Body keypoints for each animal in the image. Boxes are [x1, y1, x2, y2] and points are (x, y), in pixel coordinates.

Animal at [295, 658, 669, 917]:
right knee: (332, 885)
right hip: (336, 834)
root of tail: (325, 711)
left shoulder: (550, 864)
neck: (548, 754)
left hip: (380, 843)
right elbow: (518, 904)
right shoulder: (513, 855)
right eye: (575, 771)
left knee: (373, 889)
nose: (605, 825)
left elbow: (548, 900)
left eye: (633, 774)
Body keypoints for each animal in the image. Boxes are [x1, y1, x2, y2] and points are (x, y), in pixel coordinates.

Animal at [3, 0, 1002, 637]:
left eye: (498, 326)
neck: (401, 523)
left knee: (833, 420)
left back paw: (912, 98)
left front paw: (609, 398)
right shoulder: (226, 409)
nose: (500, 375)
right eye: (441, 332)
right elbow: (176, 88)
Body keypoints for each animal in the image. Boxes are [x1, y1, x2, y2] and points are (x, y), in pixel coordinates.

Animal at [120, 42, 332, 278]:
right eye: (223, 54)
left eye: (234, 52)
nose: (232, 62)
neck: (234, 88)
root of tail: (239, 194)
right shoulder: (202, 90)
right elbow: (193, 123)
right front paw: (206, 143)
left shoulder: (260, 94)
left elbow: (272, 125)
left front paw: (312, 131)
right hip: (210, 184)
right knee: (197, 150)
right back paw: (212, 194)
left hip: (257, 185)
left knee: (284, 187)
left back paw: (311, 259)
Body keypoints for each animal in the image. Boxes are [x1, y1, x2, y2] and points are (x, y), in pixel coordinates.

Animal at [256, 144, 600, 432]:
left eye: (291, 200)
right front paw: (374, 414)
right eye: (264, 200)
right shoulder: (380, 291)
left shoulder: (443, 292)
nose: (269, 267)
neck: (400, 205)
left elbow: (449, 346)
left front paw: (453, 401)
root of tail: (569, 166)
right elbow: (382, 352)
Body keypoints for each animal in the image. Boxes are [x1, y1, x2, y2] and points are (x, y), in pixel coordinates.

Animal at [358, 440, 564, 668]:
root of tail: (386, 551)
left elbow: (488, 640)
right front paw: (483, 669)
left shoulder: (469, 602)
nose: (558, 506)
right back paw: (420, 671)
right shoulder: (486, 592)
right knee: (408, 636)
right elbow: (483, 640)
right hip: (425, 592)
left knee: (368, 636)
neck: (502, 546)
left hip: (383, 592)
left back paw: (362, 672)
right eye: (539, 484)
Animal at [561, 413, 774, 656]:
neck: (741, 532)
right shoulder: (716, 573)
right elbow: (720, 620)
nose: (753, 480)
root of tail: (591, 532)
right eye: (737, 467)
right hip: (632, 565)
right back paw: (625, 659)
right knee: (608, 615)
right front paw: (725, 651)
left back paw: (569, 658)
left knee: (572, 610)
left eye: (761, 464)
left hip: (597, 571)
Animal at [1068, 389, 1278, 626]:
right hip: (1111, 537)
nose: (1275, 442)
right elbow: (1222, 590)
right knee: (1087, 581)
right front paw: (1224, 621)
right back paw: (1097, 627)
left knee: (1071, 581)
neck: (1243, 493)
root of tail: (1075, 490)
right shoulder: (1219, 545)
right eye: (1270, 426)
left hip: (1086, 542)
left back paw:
▬▬▬
Produce verbatim the lines starting at the one with "right hip: (1111, 537)" and ending at the last line of the material, both ends included. Add no other line.

### Solution
right hip: (1111, 537)
nose: (1275, 442)
right elbow: (1222, 590)
right knee: (1087, 581)
right front paw: (1224, 621)
right back paw: (1097, 627)
left knee: (1071, 581)
neck: (1243, 493)
root of tail: (1075, 490)
right shoulder: (1219, 545)
right eye: (1270, 426)
left hip: (1086, 542)
left back paw:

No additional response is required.